::: DOCUMENT SECTION
The German cardinal also rejects the idea that the abuse crisis has been caused by “celibacy or purported ecclesial power structures,” and points out that “the offenders have committed homosexual crimes.” Thus, these abuses are not “abuses of power,” but, rather, power is being used in order to gratify one's disordered sexual desires. Müller states: “However, when an adult or superior sexually assaults someone who is entrusted to his care, his 'power' is only the means (though also abused) for his evil deed, and not its cause.” There then is indeed “a double abuse, but one may not confuse the cause of the crime with the means and occasions for its implementation in order to unload the very personal guilt of the offender onto the circumstances or to 'the' society, or to 'the' Church.” Since there is also much sexual abuse taking place outside of the Church's structures, Cardinal Müller points out that it is actually an abuse of those victims outside of the Catholic Church when pointing to power structures as the real cause of that abuse: “To babble on here of clericalism or of Church structures as the cause (of sexual abuse), is an insult of the many victims of sexual abuse (outside the Catholic Church) by persons who have nothing to do with the Church and clergymen,” he explains.

The following is the full statement of Cardinal Gerhard Müller:

When a clergyman commits the crime of sexual abuse of an adolescent, the ideologues are not hesitant to accuse priests in general or “the” Church – as they say – in a theologically uninformed way. This is the only case where it is still permitted to generalize in a reckless way, and even to present gleefully their phantasies of a collective guilt. When an Islamicist commits an act of terror, it is exactly the same people – with their dull prejudices against celibacy and against the despised moral teaching of the Church – who acquit Islam of any complicity and who – justly so – defend the majority of peaceful Muslims.

In a similar fashion, one may not make responsible “the” foreigners for the crime of one individual, just as one may not accuse “the” priests generally for the crime of one person who also belongs to that same  profession.
Why do the ideologues not come to the simple idea that one may not, in a generalizing fashion, lay the guilt of one individual at the feet of the family, a profession, a nation, or the religious community of the criminal?

When analyzing sexual abuse of minors committed by Catholic clergymen, the fact cannot remain ignored that more than 80 percent of the victims are of the male sex. Nothing is going to be made better by denying the facts or by vaguely insinuating that “the” homosexuals – to whomever one might hereby refer – are being held accountable for all the sexual abuse, just as it is nonsense to hold accountable “the” priests for it as a group.
::::::
_STATED GOAL A_:
In the article on the abuse crisis, what share of the victims of sexual abuse of minors by Catholic clergymen is male?
_STATED GOAL B_:
Extend the article on the abuse crisis, starting after its final sentence.
The data after this point is separate material.
::: EXTRACTED INFORMATION
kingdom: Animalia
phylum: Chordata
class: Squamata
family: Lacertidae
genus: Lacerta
::::::
_EXPECTED OUTPUT A_:
More than 80 percent.

_EXPECTED OUTPUT B_:
It also has nothing to do with celibacy or purported ecclesial power structures, but, rather, with the fact that the offenders have committed homosexual crimes. There does not exist the “homosexual” as a specific type of man, but, rather, there exist men with a same-sex attraction – independently of the moral assessment of homosexual acts.

The homosexual organizations and ideologies do not represent the interests of those people who affirm, within the Christian Faith, the Church's moral teaching in this matter. The personal witness of a concerned man, Daniel Mattson, and his highly qualified book Why I Don't Call Myself Gay (San Francisco: Ignatius Press, 2017), is far superior to all of the homosexual propaganda and to the self-righteous orchestration of the “progressive” Catholics. However, the arrogance with which each one of those who does not follow the homophilic ideology is being exposed to contempt, as a homophobic underling (“Untermensch”), deserves now the opposition of every just and upright man.

Sexual abuse has its foundation in the immoral exercise of the sexual instinct. The male and female sexuality is intrinsically good because it has been implanted into the bodily nature of man by the Creator and because it predisposes him to a marriage between a man and a woman. The abuse of this sexuality is called the sin against the Sixth Commandment of the Decalogue.

However, when an adult or superior sexually assaults someone who is entrusted to his care, his “power” is only the means (though also abused) for his evil deed, and not its cause. It is indeed about a double abuse, but one may not confuse the cause of the crime with the means and occasions for its implementation in order to unload the very personal guilt of the offender onto the circumstances or to “the” society, or to “the” Church.

A priest is given the spiritual authority “in order to build up, not to tear down” (2 Cor. 10:8). The offender's will for sexual gratification is the cause of the violation of the physical and emotional intimacy of a person entrusted to him. To babble on here of clericalism or of Church structures as the cause (of sexual abuse), is an insult of the many victims of sexual abuse (outside the Catholic Church) by persons who have nothing to do with the Church and clergymen. (They, too, are the victims of people using them for their own disordered sexual gratification.)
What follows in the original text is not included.